- [PASSAGE FOR REVIEW]:
It probably doesn't help that their example only lists a few of the inputs, this is pretty much saying "here's a really bad implementation of a poor technique". They move on to the whitelist:
The white list strategy compares foreign user input to specific input that will be treated as acceptable. For example:
User Input Expected: First Name
Regular Expression: [a-z A-Z-]
The above is a White list of all known good inputs, e.g Only Caps A to Z and small a- z will be allowed. All other input is discarded as evil.
This is fine, unless your name contains a special character (e.g. Sian, Chloe, but I guess most of them are used to writing their names like that). This regular expression is pretty useless if you have a foreign name, and even worse if you're using a completely different alphabet. To make matters worse, this regular expression can't be used for Surname, at least not if your name is something like O'Neill. It's amazing how many websites use JavaScript to stop users from entering the apostrophe into fields, in a misguided attempt to avoid things like SQL injection. Lastly, I'm pretty sure the regular expression should be [a-zA-Z] if you're only allowing 52 characters. If you'd like to allow a few more (English language) characters in your ASP.NET application, such as the apostrophe, try reading this
far more useful article on MSDN -
How To: Use Regular Expressions to Constrain Input in ASP.NET, which even gives examples.

- [WORK INSTRUCTIONS]:
a - In the text on whitelist input validation, which surname is given as one that the regular expression can't be used for?
b - Extend the text on whitelist input validation with a passage that picks up after its final sentence.

- [SUPPLIED RECORDS]:
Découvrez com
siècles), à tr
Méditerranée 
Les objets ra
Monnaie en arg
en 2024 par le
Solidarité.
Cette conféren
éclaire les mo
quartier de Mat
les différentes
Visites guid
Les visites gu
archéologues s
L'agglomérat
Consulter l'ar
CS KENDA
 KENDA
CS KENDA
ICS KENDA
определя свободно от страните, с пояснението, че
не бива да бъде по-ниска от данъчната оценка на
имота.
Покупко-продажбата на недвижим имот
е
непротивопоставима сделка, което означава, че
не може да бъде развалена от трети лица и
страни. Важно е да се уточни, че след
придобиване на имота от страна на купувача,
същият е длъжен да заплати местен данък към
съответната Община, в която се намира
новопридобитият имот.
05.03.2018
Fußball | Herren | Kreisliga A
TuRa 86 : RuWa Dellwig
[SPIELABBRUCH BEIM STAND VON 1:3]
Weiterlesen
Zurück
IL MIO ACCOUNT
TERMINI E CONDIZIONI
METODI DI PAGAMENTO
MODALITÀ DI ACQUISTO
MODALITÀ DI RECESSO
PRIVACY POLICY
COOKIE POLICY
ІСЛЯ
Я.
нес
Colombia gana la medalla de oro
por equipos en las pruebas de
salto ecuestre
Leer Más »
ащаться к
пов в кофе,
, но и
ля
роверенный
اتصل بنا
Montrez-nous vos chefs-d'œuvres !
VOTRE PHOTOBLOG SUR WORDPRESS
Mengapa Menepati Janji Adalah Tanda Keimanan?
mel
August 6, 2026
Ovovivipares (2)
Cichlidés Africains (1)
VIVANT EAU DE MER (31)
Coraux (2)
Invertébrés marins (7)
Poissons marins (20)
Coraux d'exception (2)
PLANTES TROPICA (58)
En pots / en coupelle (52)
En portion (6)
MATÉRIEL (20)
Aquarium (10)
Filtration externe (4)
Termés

- [TASK-BY-TASK ANSWERS]:
a - O'Neill

b -
What's the best approach? There isn't a hard and fast rule, but if you know every possible option, it's not a bad idea to present the user with a drop down list (or series of radio buttons) of those options and pass back a reference (e.g. positive integer value) that's easy to validate (if there are 12 options and someone submits "16" or "-1" or "abc" then reject the input). If you're not expecting HTML to be entered, make sure you HTML encode characters that could be abused (such as < > " '). Be aware of how the input will be returned to the user, if it's always part of the content then you have different things to worry about compared to returning it as a value in a text input field, and be very
very careful if you're returning the information as part of some JavaScript of XML, as they encode things slightly differently.
It's nice to see the ACE Team making an effort and raising awareness, but sometimes you need more than a high level overview. Especially one that doesn't link to articles that cover specific areas in more detail.